*Assigned task*: Reproduce every one of the items below character for character, changing nothing.

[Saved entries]

■ ■ ■ ■

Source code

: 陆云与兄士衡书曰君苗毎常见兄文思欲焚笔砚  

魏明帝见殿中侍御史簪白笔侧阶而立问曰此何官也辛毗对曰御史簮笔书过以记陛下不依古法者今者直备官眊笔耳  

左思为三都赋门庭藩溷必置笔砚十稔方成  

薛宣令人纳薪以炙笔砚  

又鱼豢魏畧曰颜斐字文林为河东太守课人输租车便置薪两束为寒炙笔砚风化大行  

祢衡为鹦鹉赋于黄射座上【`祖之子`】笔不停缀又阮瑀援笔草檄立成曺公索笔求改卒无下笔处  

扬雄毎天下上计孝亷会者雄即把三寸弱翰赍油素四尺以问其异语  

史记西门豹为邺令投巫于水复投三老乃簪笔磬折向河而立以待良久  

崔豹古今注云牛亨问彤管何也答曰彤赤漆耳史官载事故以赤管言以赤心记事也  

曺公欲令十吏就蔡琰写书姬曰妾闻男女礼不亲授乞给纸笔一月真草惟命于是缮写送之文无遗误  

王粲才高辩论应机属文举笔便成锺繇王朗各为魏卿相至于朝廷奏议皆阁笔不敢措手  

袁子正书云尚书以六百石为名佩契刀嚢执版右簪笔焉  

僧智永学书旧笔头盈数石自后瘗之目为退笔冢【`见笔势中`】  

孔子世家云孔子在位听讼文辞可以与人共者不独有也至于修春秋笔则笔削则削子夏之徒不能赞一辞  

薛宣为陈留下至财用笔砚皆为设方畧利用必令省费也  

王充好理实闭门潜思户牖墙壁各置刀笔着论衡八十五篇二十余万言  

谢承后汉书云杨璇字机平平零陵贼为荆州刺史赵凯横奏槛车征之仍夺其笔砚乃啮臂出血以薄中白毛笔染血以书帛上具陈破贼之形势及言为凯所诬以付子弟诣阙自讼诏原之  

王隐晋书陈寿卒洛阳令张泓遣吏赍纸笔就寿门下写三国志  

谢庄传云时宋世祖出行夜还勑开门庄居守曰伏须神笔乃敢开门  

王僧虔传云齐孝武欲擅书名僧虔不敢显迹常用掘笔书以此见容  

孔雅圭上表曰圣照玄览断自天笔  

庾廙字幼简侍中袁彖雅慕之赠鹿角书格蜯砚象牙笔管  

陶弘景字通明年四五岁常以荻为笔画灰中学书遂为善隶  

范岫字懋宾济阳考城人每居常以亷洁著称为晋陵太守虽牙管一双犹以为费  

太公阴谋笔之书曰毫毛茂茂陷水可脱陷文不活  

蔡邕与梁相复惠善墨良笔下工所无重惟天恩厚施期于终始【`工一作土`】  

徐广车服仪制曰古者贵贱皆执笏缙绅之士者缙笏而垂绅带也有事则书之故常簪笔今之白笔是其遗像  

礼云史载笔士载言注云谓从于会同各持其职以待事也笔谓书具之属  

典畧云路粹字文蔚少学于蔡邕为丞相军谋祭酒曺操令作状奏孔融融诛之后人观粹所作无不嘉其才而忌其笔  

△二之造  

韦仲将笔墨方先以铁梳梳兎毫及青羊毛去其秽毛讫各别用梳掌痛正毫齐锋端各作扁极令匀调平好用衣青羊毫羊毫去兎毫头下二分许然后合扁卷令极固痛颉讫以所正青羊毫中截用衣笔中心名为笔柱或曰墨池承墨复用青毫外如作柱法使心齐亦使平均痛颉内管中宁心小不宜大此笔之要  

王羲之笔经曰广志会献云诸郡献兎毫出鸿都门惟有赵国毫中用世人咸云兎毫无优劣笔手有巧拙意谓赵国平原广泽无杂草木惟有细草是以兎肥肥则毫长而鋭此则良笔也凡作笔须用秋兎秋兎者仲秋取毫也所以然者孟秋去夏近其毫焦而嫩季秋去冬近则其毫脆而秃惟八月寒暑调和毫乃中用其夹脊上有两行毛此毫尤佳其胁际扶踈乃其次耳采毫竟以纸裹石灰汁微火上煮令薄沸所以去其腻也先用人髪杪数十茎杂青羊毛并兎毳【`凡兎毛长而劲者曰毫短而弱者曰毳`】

■ ■ ■ ■

*Solution to this task*:
Source code

: 陆云与兄士衡书曰君苗毎常见兄文思欲焚笔砚  

魏明帝见殿中侍御史簪白笔侧阶而立问曰此何官也辛毗对曰御史簮笔书过以记陛下不依古法者今者直备官眊笔耳  

左思为三都赋门庭藩溷必置笔砚十稔方成  

薛宣令人纳薪以炙笔砚  

又鱼豢魏畧曰颜斐字文林为河东太守课人输租车便置薪两束为寒炙笔砚风化大行  

祢衡为鹦鹉赋于黄射座上【`祖之子`】笔不停缀又阮瑀援笔草檄立成曺公索笔求改卒无下笔处  

扬雄毎天下上计孝亷会者雄即把三寸弱翰赍油素四尺以问其异语  

史记西门豹为邺令投巫于水复投三老乃簪笔磬折向河而立以待良久  

崔豹古今注云牛亨问彤管何也答曰彤赤漆耳史官载事故以赤管言以赤心记事也  

曺公欲令十吏就蔡琰写书姬曰妾闻男女礼不亲授乞给纸笔一月真草惟命于是缮写送之文无遗误  

王粲才高辩论应机属文举笔便成锺繇王朗各为魏卿相至于朝廷奏议皆阁笔不敢措手  

袁子正书云尚书以六百石为名佩契刀嚢执版右簪笔焉  

僧智永学书旧笔头盈数石自后瘗之目为退笔冢【`见笔势中`】  

孔子世家云孔子在位听讼文辞可以与人共者不独有也至于修春秋笔则笔削则削子夏之徒不能赞一辞  

薛宣为陈留下至财用笔砚皆为设方畧利用必令省费也  

王充好理实闭门潜思户牖墙壁各置刀笔着论衡八十五篇二十余万言  

谢承后汉书云杨璇字机平平零陵贼为荆州刺史赵凯横奏槛车征之仍夺其笔砚乃啮臂出血以薄中白毛笔染血以书帛上具陈破贼之形势及言为凯所诬以付子弟诣阙自讼诏原之  

王隐晋书陈寿卒洛阳令张泓遣吏赍纸笔就寿门下写三国志  

谢庄传云时宋世祖出行夜还勑开门庄居守曰伏须神笔乃敢开门  

王僧虔传云齐孝武欲擅书名僧虔不敢显迹常用掘笔书以此见容  

孔雅圭上表曰圣照玄览断自天笔  

庾廙字幼简侍中袁彖雅慕之赠鹿角书格蜯砚象牙笔管  

陶弘景字通明年四五岁常以荻为笔画灰中学书遂为善隶  

范岫字懋宾济阳考城人每居常以亷洁著称为晋陵太守虽牙管一双犹以为费  

太公阴谋笔之书曰毫毛茂茂陷水可脱陷文不活  

蔡邕与梁相复惠善墨良笔下工所无重惟天恩厚施期于终始【`工一作土`】  

徐广车服仪制曰古者贵贱皆执笏缙绅之士者缙笏而垂绅带也有事则书之故常簪笔今之白笔是其遗像  

礼云史载笔士载言注云谓从于会同各持其职以待事也笔谓书具之属  

典畧云路粹字文蔚少学于蔡邕为丞相军谋祭酒曺操令作状奏孔融融诛之后人观粹所作无不嘉其才而忌其笔  

△二之造  

韦仲将笔墨方先以铁梳梳兎毫及青羊毛去其秽毛讫各别用梳掌痛正毫齐锋端各作扁极令匀调平好用衣青羊毫羊毫去兎毫头下二分许然后合扁卷令极固痛颉讫以所正青羊毫中截用衣笔中心名为笔柱或曰墨池承墨复用青毫外如作柱法使心齐亦使平均痛颉内管中宁心小不宜大此笔之要  

王羲之笔经曰广志会献云诸郡献兎毫出鸿都门惟有赵国毫中用世人咸云兎毫无优劣笔手有巧拙意谓赵国平原广泽无杂草木惟有细草是以兎肥肥则毫长而鋭此则良笔也凡作笔须用秋兎秋兎者仲秋取毫也所以然者孟秋去夏近其毫焦而嫩季秋去冬近则其毫脆而秃惟八月寒暑调和毫乃中用其夹脊上有两行毛此毫尤佳其胁际扶踈乃其次耳采毫竟以纸裹石灰汁微火上煮令薄沸所以去其腻也先用人髪杪数十茎杂青羊毛并兎毳【`凡兎毛长而劲者曰毫短而弱者曰毳`】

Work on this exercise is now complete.